Before traveling to Gillette on Thursday to participate in a memorial for eight University of Wyoming athletes killed by a drunk driver 20 years ago, Gov. Mark Gordon mentioned he had a personal connection to one of the students.
At the end of a press conference before departing, Gordon said his son competed against a brother of one of the athletes who perished in the accident on U.S. Highway 287 between Laramie and Fort Collins, Colorado.
“My son wrestled against one of the Shatto brothers,” he said, referring to Shane Shatto, a Douglas native who was 19 when he was killed. “Obviously, my heart has been heavy today with that loss.”
Gordon said the fact that 20 years later the accident still resonates so freshly in the minds of Wyoming citizens is “confirmation of Wyoming being a town with very long streets.”

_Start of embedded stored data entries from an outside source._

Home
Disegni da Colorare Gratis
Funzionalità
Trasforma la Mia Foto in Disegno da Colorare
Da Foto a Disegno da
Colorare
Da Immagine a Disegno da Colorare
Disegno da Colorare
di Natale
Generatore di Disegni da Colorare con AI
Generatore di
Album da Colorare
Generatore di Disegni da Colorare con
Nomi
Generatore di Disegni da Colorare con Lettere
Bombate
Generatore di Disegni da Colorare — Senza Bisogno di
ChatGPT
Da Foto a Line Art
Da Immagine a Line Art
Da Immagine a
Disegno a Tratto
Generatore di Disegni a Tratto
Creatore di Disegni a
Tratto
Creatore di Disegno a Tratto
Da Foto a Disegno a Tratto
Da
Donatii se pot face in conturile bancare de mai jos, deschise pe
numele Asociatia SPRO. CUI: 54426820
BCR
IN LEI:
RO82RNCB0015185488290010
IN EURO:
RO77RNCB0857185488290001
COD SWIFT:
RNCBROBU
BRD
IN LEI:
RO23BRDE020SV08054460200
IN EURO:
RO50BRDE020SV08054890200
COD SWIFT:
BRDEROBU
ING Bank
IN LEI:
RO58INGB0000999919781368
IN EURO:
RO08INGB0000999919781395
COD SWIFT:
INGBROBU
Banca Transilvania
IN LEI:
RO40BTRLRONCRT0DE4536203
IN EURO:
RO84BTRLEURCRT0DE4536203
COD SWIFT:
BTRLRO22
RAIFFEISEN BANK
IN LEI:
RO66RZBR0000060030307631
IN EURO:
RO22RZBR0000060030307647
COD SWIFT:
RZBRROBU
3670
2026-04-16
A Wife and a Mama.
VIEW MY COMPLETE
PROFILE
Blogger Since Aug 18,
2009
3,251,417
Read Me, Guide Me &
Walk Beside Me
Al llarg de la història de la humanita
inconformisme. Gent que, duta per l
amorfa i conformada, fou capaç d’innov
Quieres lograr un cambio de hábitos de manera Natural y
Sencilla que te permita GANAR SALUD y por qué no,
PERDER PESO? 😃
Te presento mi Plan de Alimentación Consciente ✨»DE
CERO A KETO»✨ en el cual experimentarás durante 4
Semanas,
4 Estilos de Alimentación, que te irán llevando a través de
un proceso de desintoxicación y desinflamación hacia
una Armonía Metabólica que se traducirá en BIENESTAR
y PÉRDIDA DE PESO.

“We should never forget how important it is that we drive sober,” Gordon said. “This was a remarkable group of young people. So we are joining with the rest of Wyoming today in remembering that awful day.”
The eight cross-country runners were killed in the early morning hours of Sept. 16, 2001. The car the group was riding in from Fort Collins back to Laramie was struck head-on by a pickup truck driven by Clinton Haskins, also a UW student, about 17 miles south of Laramie on the highway.
Killed in the accident were Nick Schabron and Joshua Jones of Laramie, Kyle Johnson of Riverton, Morgan McLeland of Gillette, Shane Shatto of Douglas, Kevin Salverson of Cheyenne, Cody Brown of Hudson, Colorado, and Canadian Justin Lambert-Belanger of Timmons, Ontario.
Gordon was to speak Thursday at the “Memory of the 8” event in Gillette — an annual eight-mile run followed by a dinner to remember the fallen students.